I have stated that one does not have to be a Christian or religious to hold to the view that there are objective values, and to have a high view of morality. There are highly moral atheists and agnostics, but religious ethics provides a stronger philosophical base for morality. In fact, it is a curious thing that many agnostics and atheists who loudly disavow religion and are even hostile to it are intellectual parasites in so far as the religious traditions are concerned.

"The point is not that morality cannot survive the death of God. Indeed, there are many moralities. The serious question is whether the morality constituted by the claim that each and every human being is inviolable ­ which includes any morality constituted by the morality of human rights ­ can survive the death (or deconstruction) of God," says Professor Michael Perry in his major paper, 'The Morality of Human Rights: A Nonreligious Grounding' in a recent Emory Law Journal (vol. 54). In the tightly reasoned paper, part of a book project titled, 'Human Rights as Morality, Human Rights as Politics', Perry says, "The claim that all human beings have inherent dignity needs to be defended. Why do human beings have inherent dignity? In virtue of what do all human beings have it?" Excellent question.

As the country loses its grip on traditional Christian values and as more and more youth are outside the pale of the Sunday and Sabbath school movement, and are instead being socialised by the dancehall and American pop and hedonistic culture, money becomes the greatest value. Human beings are expendable in the process. The 'shottas' reason that the big man is himself immoral, corrupt and just a bigger criminal so 'a nuh nutten' if they should 'dust a bwoy' to get ahead. They are doing nothing different from the big man they reason. The fact that politicians and 'other big people in society' have hired killers has also created a serious credibility problem.

Christianity and Rastafari no longer have the hold it used to have on many persons - though I strongly welcome the return of the Rastaman to dancehall prominence - and therefore the inner cities are being turned over to outlawry, anarchy and nihilism. At Easter, traditional Christians would do well to seriously think about their role in the society today. The materialistic health and wealth gospel is no help to a society already drunk on false values.

MATERIALISTIC CULTURE

Our people are being fooled by the cultural imperialists and by consumerist propaganda that a man's life consists of the abundance of the things which he possesses when Jesus said the very opposite.

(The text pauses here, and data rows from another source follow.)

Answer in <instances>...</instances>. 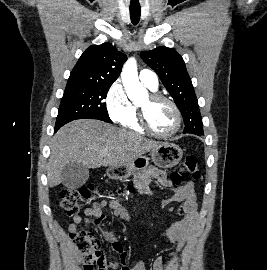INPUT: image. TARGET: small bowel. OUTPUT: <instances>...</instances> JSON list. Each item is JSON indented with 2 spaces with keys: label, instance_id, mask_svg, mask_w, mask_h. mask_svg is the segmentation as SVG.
I'll use <instances>...</instances> for the list:
<instances>
[{
  "label": "small bowel",
  "instance_id": "c3829d8e",
  "mask_svg": "<svg viewBox=\"0 0 267 270\" xmlns=\"http://www.w3.org/2000/svg\"><path fill=\"white\" fill-rule=\"evenodd\" d=\"M150 176L160 180L165 185L168 184L165 173L156 168H149L145 171L138 173L135 177V184L141 189L144 188ZM173 202L182 204V210L184 215L181 219L170 223V225L161 233V237L181 246L193 234L198 220L196 194L193 183H184L171 197L162 200L160 202V205L164 207L167 204ZM106 207L110 208L113 211V214L117 217L124 219L128 216L126 208L118 201L112 200L107 202L105 200H102L94 202L90 207L84 210L83 216H74L73 223L69 226L70 231L77 230V226L83 222L90 223L91 221H94L95 223H100L105 217L103 209ZM105 237L108 239H112L113 235L111 232H105ZM112 250L120 259H126V252L124 251L123 246L119 242L113 243ZM172 258L173 254H170L166 258L162 256L157 257L153 262V269L165 270L167 264L171 261ZM123 270L146 269L144 262L139 260L134 263L132 267H127L126 265H124Z\"/></svg>",
  "mask_w": 267,
  "mask_h": 270
}]
</instances>
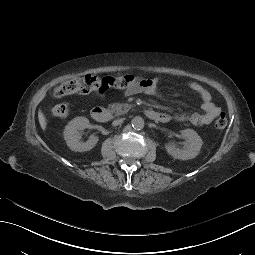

The great existentialist and atheistic philosopher Friedrich Nietzsche predicted the dire consequences which would overtake society after what he called the death of God. Said Nietzsche: "The masses blink and say: 'We are all equal before God - we are all equal. But now this God has died'." (Thus spoke Zarathustra). So who decides whose values will carry the greater weight? Who decides that it is these conservative Adventist people and others who should dictate how people should dress, behave around the dead and send off their loved ones? Whose values will rule?

"We cannot give up the Christian God and go on as before," opines Glenn Tinder in his book, The Political Meaning of Christianity: An Interpretation ­ "Many would like to think there are no consequences ­ that we can continue treasuring the life and welfare, the civil rights and political authority of every person without believing in God who renders such attitudes and conduct compelling. Nietzsche shows that we cannot. Thus the spiritual centre of Western politics fades and vanishes."

The crisis of values in Jamaica is a part of an overall crisis of values in the post-modernist West, which has rejected all mata-narratives, religious and secular, is in an end-of-ideology phase, rudderless philosophically. As I asked last year, can Christianity be resurrected?